■ Listed entries
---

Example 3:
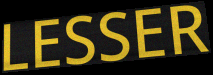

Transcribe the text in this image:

LESSER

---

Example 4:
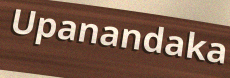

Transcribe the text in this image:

Upanandaka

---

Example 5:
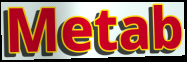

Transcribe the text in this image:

Metab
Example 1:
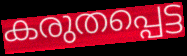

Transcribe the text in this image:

കരുതപ്പെട്ട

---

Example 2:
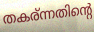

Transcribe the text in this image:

തകര്ന്നതിന്റെ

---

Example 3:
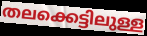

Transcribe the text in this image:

തലക്കെട്ടിലുള്ള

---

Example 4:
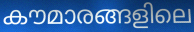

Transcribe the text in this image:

കൗമാരങ്ങളിലെ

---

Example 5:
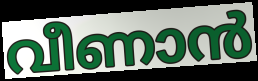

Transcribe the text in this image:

വീണാൻ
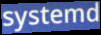
systemd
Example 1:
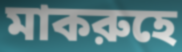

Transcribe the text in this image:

মাকরুহে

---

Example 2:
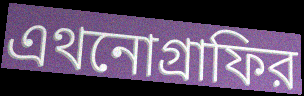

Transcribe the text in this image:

এথনোগ্রাফির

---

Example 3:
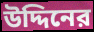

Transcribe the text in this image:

উদ্দিনের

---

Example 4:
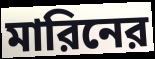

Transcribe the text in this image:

মারিনের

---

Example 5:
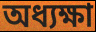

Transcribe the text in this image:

অধ্যক্ষা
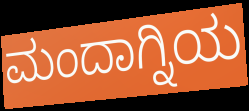
ಮಂದಾಗ್ನಿಯ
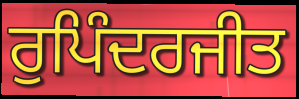
ਰੁਪਿੰਦਰਜੀਤ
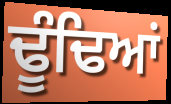
ਢੂੰਢਿਆਂ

■ Task statement
Write out every line of the listing above without any change, omitting the pictures.

■ Answer to this problem
---

Example 3:

Transcribe the text in this image:

LESSER

---

Example 4:

Transcribe the text in this image:

Upanandaka

---

Example 5:

Transcribe the text in this image:

Metab
Example 1:

Transcribe the text in this image:

കരുതപ്പെട്ട

---

Example 2:

Transcribe the text in this image:

തകര്ന്നതിന്റെ

---

Example 3:

Transcribe the text in this image:

തലക്കെട്ടിലുള്ള

---

Example 4:

Transcribe the text in this image:

കൗമാരങ്ങളിലെ

---

Example 5:

Transcribe the text in this image:

വീണാൻ
systemd
Example 1:

Transcribe the text in this image:

মাকরুহে

---

Example 2:

Transcribe the text in this image:

এথনোগ্রাফির

---

Example 3:

Transcribe the text in this image:

উদ্দিনের

---

Example 4:

Transcribe the text in this image:

মারিনের

---

Example 5:

Transcribe the text in this image:

অধ্যক্ষা
ಮಂದಾಗ್ನಿಯ
ਰੁਪਿੰਦਰਜੀਤ
ਢੂੰਢਿਆਂ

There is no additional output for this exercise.